◆ **SOURCE DOCUMENT**:
────────────────────────────────────────

Let me translate that:
If we stay anywhere near this pace, roughly 70–80K layoffs per month, 2026 could become one of the worst layoff years in modern U.S. history.
Hope & Strategy:
Don’t panic. Prepare.
Keep your resume and LinkedIn ready before you need them.
Build a 6 to 8 month cash buffer if possible.
Network consistently (your future job might come through someone you know).
Document your wins.. it matters for job searches, job protection AND your self-confidence.
2. Quiet Hiring Is Coming... Kind Of... And It’s Not All Bad
Now here’s the part no one is talking about enough:
While quiet layoffs are happening, quiet hiring is happening too.
Quiet Hiring = the jobs are real, the need is real, but the postings… are not.
Why?
Because when the market is unstable and talent is abundant, companies don’t always bother with a big, public search. They go straight to:
Former candidates
Warm referrals
People they already follow on LinkedIn
Industry contacts
Someone recommended by someone they trust
Internal hires to avoid laying them off.
This is why some of you are applying to 200 jobs and hearing nothing.
And let me be clear: even some hiring teams are confused right now....job is live...job is frozen....job is closed. Job is live again.
In my day job, where I work in hiring and workforce development, I’ve suddenly had multiple employers come to me asking to hire 25–30 recent college grads in DECEMBER after being completely silent all year.
Just one anecdotal data point, but a powerful one.
This is exactly what 2026 is going to look like:
Hiring in fits and spurts, unpredictable waves, and patterns that don’t follow patterns.
And it will be highly dependent on your skills and where you live.
Right now, I’m personally seeing increased needs in:
healthcare
customer service
sales (especially insurance)
risk management
financial services and support
the one we don't want to talk about - trades
Not all booming, but not all dead either.
Hope & Strategy:
Quiet hiring actually works in your favor if you stay visible.
Be active online. Whatever that means to you. Not just Linkedin (they have issues to) but industry slack channels, substack, whatever.
Show your work. Share your insights
Reconnect with former colleagues... and for the love of God touch grass! Go out and meet with people and meet new people IN PERSON.
Tell your network what you’re open to clarity attracts opportunity
Attend industry events, virtual or in-person
Follow companies and engage with their people
Use your intuition and your network’s lived experience; they’re often more accurate than delayed government data.
Visibility beats perfection in 2026.

────────────────────────────────────────

◆ **SOURCE INFORMATION**:
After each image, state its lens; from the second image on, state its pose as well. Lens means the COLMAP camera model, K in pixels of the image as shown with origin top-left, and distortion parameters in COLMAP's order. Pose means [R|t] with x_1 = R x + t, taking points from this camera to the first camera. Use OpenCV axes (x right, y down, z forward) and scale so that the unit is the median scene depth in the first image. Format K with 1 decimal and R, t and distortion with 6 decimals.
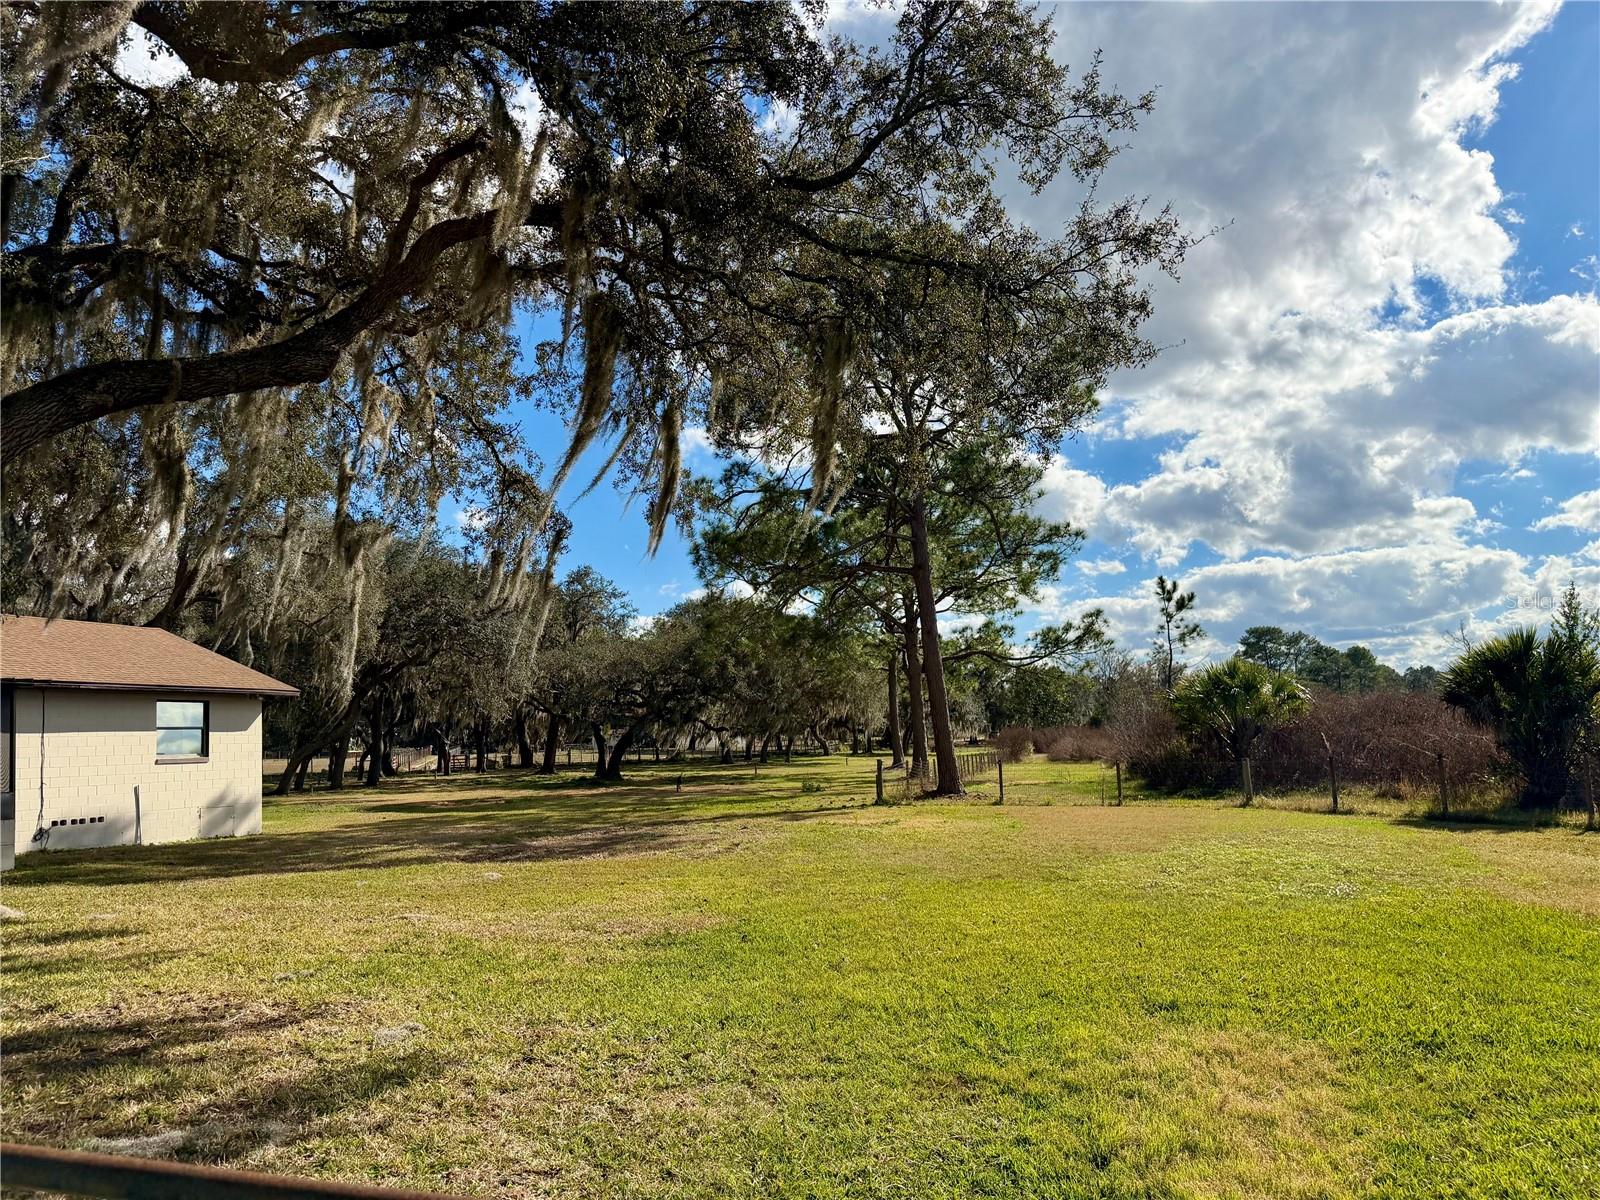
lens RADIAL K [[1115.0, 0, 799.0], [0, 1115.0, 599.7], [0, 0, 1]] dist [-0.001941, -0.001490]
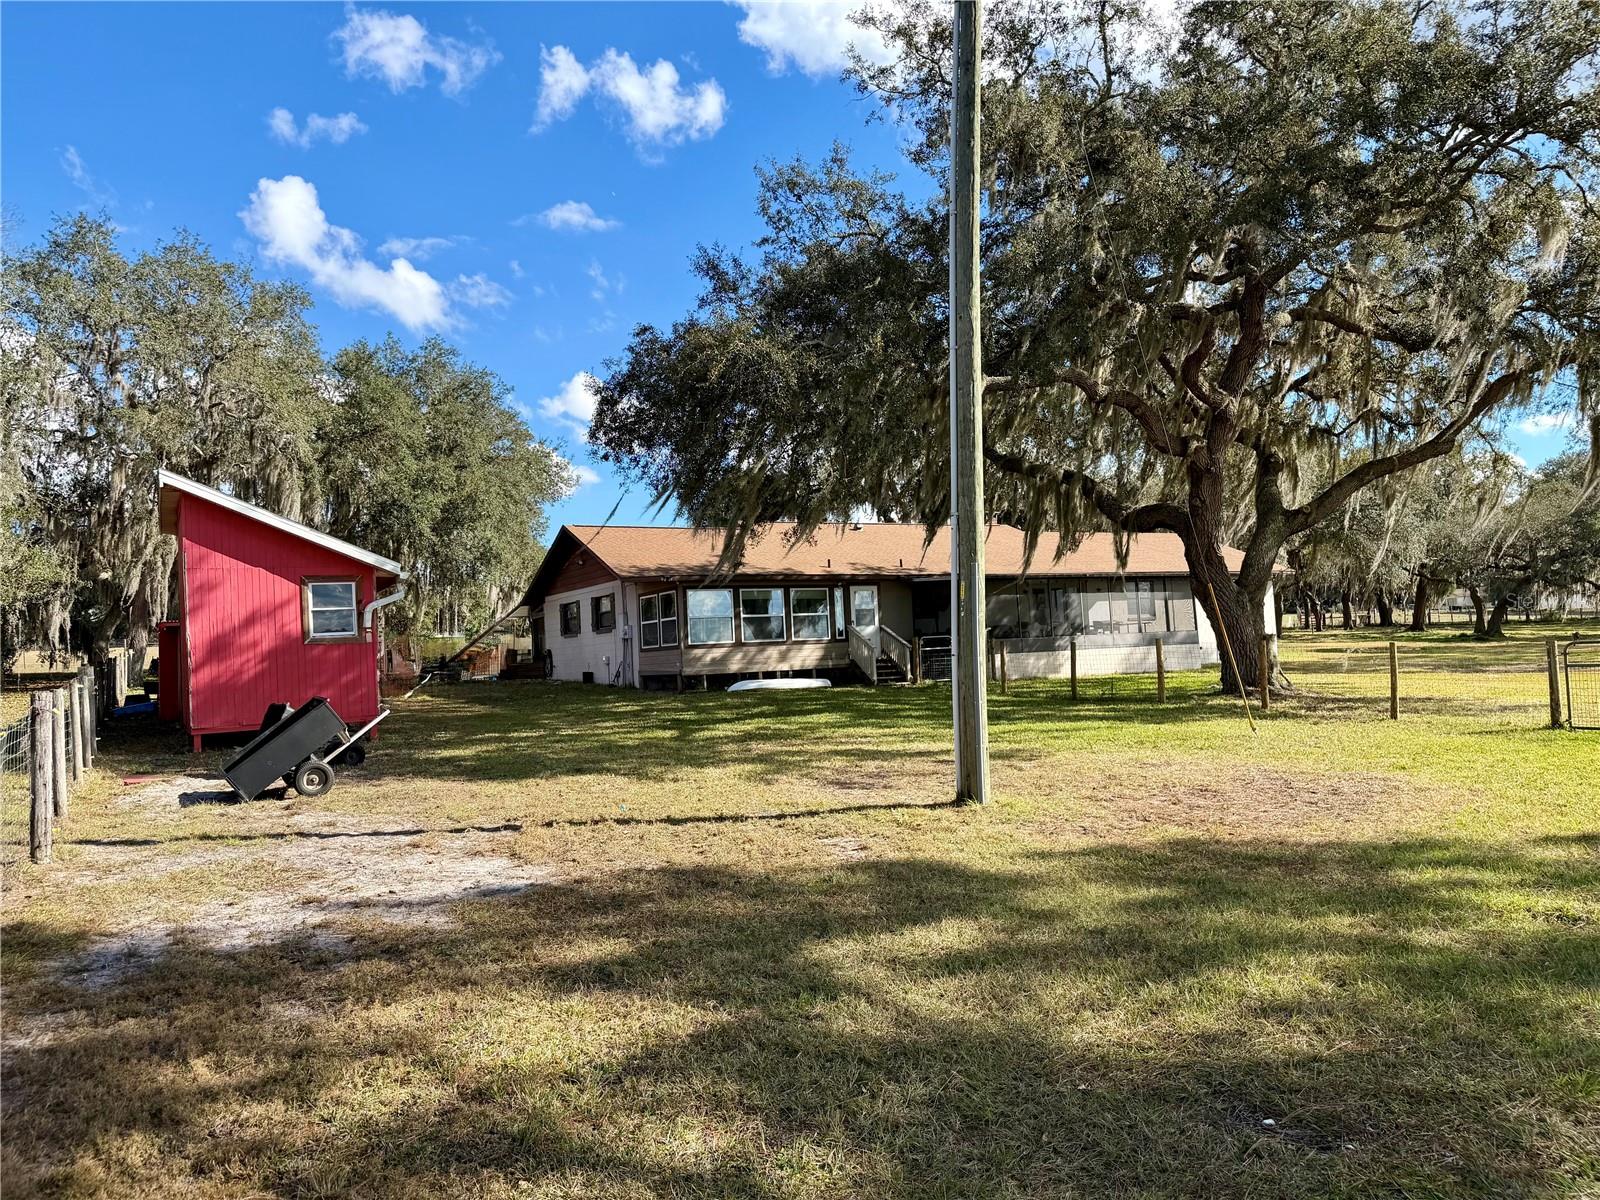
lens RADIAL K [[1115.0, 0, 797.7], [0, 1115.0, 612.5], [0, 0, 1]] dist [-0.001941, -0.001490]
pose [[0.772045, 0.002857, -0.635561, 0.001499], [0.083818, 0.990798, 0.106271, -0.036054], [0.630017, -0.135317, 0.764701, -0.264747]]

────────────────────────────────────────

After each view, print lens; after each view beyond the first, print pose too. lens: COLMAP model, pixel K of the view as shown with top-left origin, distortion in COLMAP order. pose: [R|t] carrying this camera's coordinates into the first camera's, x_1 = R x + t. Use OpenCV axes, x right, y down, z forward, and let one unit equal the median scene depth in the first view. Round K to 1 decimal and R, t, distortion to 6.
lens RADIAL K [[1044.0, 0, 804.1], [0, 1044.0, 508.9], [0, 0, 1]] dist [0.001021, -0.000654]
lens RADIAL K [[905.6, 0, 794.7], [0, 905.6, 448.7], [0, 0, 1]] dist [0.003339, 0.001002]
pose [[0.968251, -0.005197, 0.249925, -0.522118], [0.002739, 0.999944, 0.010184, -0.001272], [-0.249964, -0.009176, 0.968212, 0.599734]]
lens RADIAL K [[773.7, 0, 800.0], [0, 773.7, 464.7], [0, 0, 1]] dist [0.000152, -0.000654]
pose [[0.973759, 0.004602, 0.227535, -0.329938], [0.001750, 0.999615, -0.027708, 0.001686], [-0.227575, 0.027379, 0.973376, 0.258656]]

────────────────────────────────────────

◆ **STUDY QUESTIONS**:
a: Transcribe the passage of the job-market article above from "Document your wins.." to "and hearing nothing.".
b: Go on with the article on 2026 layoffs and quiet hiring, starting after its last sentence.

◆ **SET OF ANSWERS**:
a:
Document your wins.. it matters for job searches, job protection AND your self-confidence.
2. Quiet Hiring Is Coming... Kind Of... And It’s Not All Bad
Now here’s the part no one is talking about enough:
While quiet layoffs are happening, quiet hiring is happening too.
Quiet Hiring = the jobs are real, the need is real, but the postings… are not.
Why?
Because when the market is unstable and talent is abundant, companies don’t always bother with a big, public search. They go straight to:
Former candidates
Warm referrals
People they already follow on LinkedIn
Industry contacts
Someone recommended by someone they trust
Internal hires to avoid laying them off.
This is why some of you are applying to 200 jobs and hearing nothing.

b:
3. Job Data Is Getting Messy - And We Have to Navigate It Blind
With the Bureau of Labor Statistics going through things... we may actually never fully understand what the unemployment rate is anymore, and what that all means...
Which means:
Economic indicators are fuzzier
Hiring projections are murkier
Companies themselves are “wait-and-see” budgeting
Basically, the people who are supposed to tell us what's happening… don’t currently know what’s happening... or better yet, if they do, they aren't getting ready to tell us the truth, so we need to get data from multiple sources.
Hope & Strategy:
Instead of relying on monthly reports, watch behavioral trends:
Job postings
Hiring freezes
Contract role increases
Team reorgs
Industry-specific demand shifts
Adapt early; don’t wait for the headlines.
Use your intuition and your network’s lived experience they’re often more accurate than you think.
4. Stability Is Coming… Eventually
Here’s the slightly better news:
I’m not going to sit here and tell you whether we’re heading into a recession - that’s beyond my skillset, and economists don’t all publicly agree on that answer anyway (at the writing of this). Some say yes, some say no, some say “it depends on Q2.”
But here’s what I can say with confidence:
We are absolutely heading into... if not already in... a market confidence crisis.
Companies are:
cautious
overly protective
slow to hire
and waiting for clearer signs before committing to headcount
Economic fundamentals aren’t falling apart. They’re just wobbling. And corporate confidence is wobbling right along with them.
Hope & Strategy:
Use Q1 to prepare, not panic.
Position yourself now so when the wave hits, you ride it, not chase it.
Strengthen your skills, presence, and network early. What else can you add to your toolbox that is marketable?
5. So… What Do You Do Right Now?
Here’s the truth:
You can’t control the market, the layoffs, the quiet hiring, or the data interruptions.
But you can control your positioning.
Here’s what works in a messy market:
Strengthen your brand
People hire people they remember. Period.
Sharpen your skills
Take a course, level up, get certified, or deepen what you already do.
Build your network before you need it
Quiet hiring rewards people who stay visible and connected.
Consider career coaching
Career transitions in chaotic markets are harder and you don’t have to figure it out alone.
(My Pause, Plan, Pivot: Holiday Guide is a good place to start if you’re mapping out your 2026.) And My Networking Guide is a great resource if you know yours needs some work!
Create your own stability
Savings, side projects, a portfolio, clarity on your value - these matter more than ever.
Final Thought: Don’t Be Scared. Be Strategic.
I’m not telling you any of this to freak you out.
I’m telling you this because you deserve the truth, not a generic “Everything looks great!” HR-approved newsletter.
2026 might start messy.
But messy markets create massive opportunity for people who are prepared, visible, and intentional.
You don’t have to just survive the chaos... you can position yourself to stand out in it.
And I’m here to help you do exactly that... while simultaneously, hoping I'm kind of wrong.